Facebook, Dropbox, Skype, YouTube… What are Europeans dedicating their bandwidth to? Well, mainly to downloading files. Thus are the findings of a study from Sandvine in which BitTorrent occupies the first slot in terms of total traffic, with an index that’s much higher compared to the one recorded the quarter prior.
Fully 18% of European traffic is dedicated to BitTorrent, which at peak hours garners up to 48% of the total. This figure is on the increase compared to the first quarter, when it registered at 17.36%. We see the opposite happening in the United States, where the 20% BitTorrent chalked up in the first quarter has fallen to 7%—figures that reveal a lot about how people are accessing content in both places.
Upstream and downstream
The data obtained in the study, which puts BitTorrent at the top of the table of upstream traffic, places YouTube in second place and uploads to HTTP pages in third. These three positions are shuffled in the downstream table, where YouTube comes in first, followed by the HTTP pages and then BitTorrent.
The importance of the latter is growing increasingly more pronounced on this continent, whose predilection for P2P downloads appears to have no end in sight, given the lack of alternatives available on this side on the pond.

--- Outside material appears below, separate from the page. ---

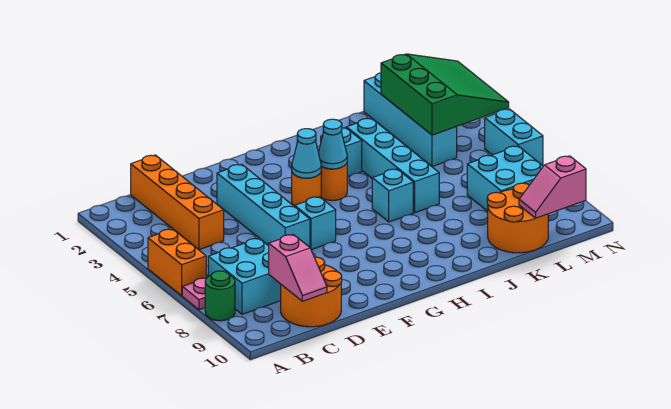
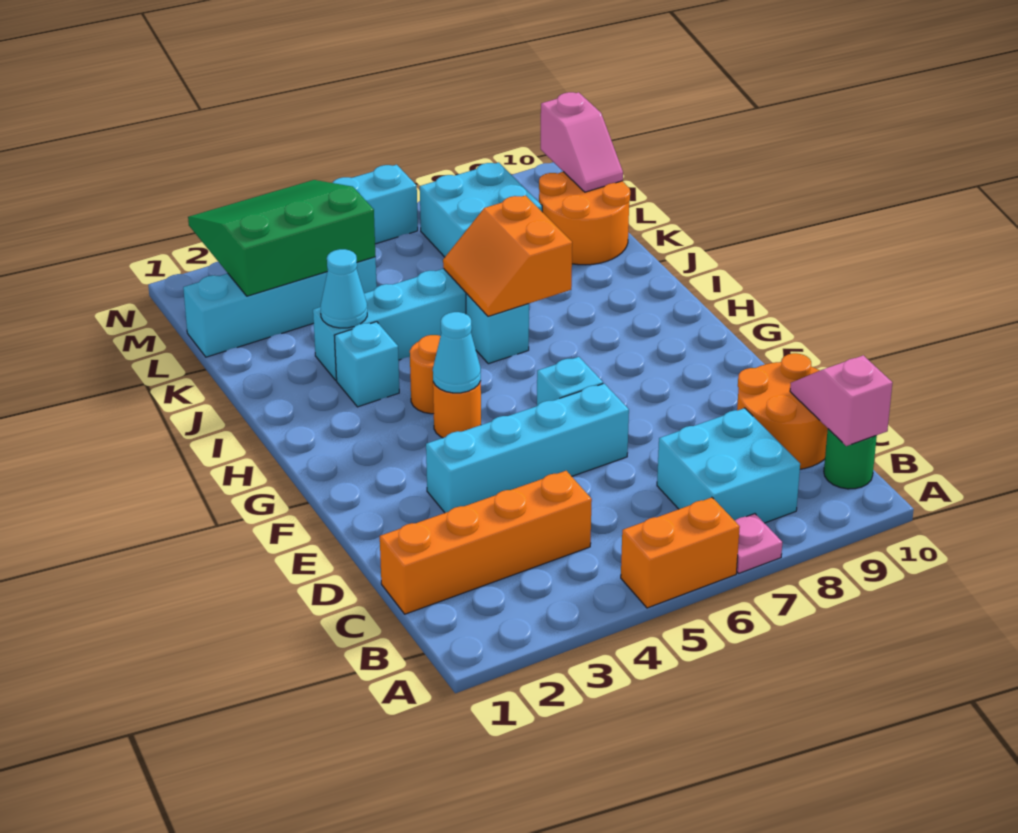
green 1x1 round brick [205,271,235,321] -> green 1x1 round brick moved to [824,429,877,489]
pink 1x2 slope [269,234,327,301] -> pink 1x2 slope turned to [790,355,893,446]
cyan 1x1 cone [318,119,347,169] -> cyan 1x1 cone moved to [321,249,367,328]
none -> orange 2x2 slope [443,195,572,316]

The following table shows the data from the United States, which displays important variations from the Europeans’ results.

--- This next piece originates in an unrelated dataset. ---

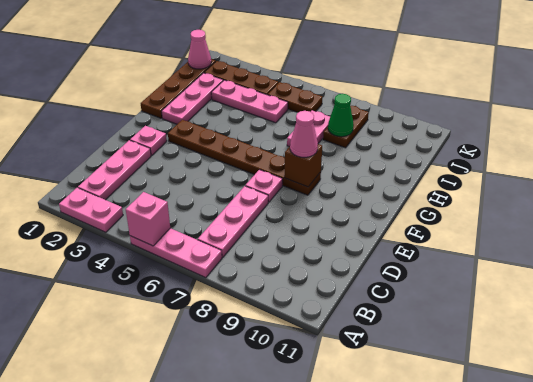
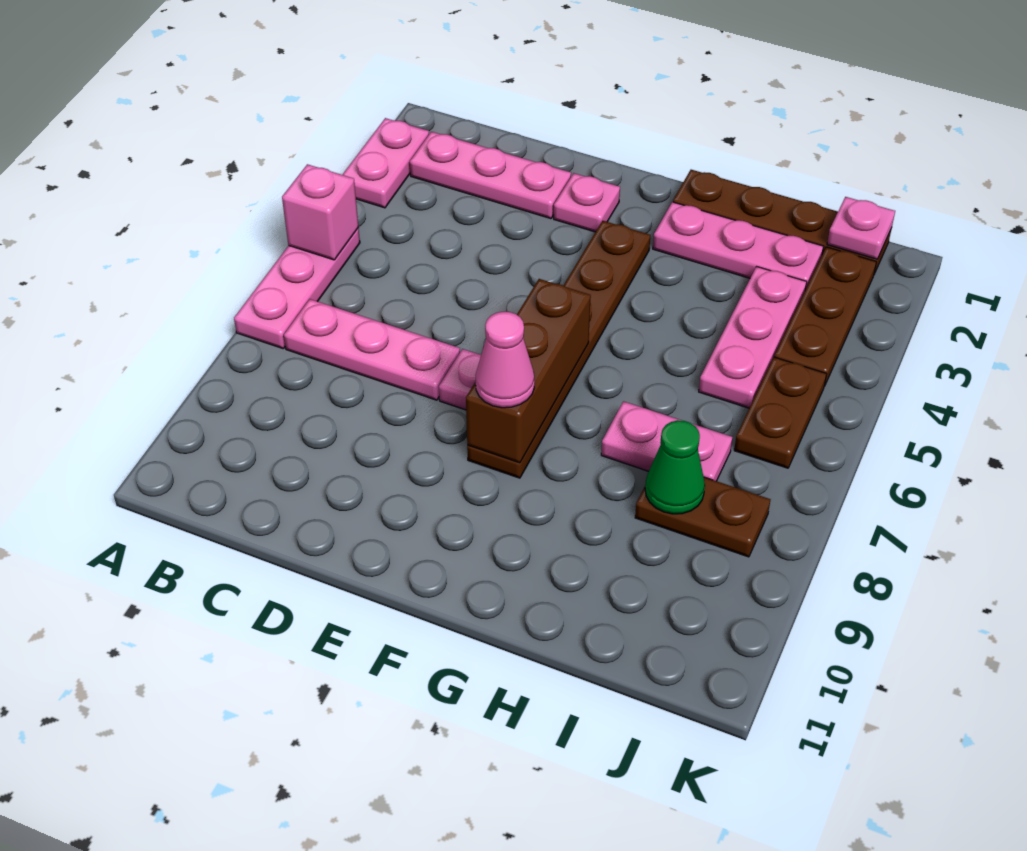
brown 1x1 brick [284,144,322,187] -> brown 1x3 brick [466,279,591,463]
pink 1x1 cone [188,30,211,69] -> pink 1x1 plate [827,197,895,259]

There are many theories as to why we Europeans dedicate so much of our bandwidth to BitTorrent, why it’s still increasing, and why North Americans have been reducing their use. But it’s understood that the easy access to audiovisual content in the United States provided by companies themselves—and always legally—has provoked users to move to those platforms that let them view their favorite series without resorting to piracy.

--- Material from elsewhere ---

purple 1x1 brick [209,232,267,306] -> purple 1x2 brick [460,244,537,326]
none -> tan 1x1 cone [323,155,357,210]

This fact makes clear that the average user is looking to consume series and films without having to turn to the crime of illegal downloads, putting a new option on the table for examining and understanding the industry.
Europe needs competitive paid alternatives for viewing and downloading content, something along the lines of the U.S.’s Amazon Instant Video or Netflix. In countries like Spain there is practically no option that has won over users, since the few that exist usually have a very tiny catalog or prices that don’t appeal to very many. Which means that P2P download programs will likely continue to be the order of the day across Europe.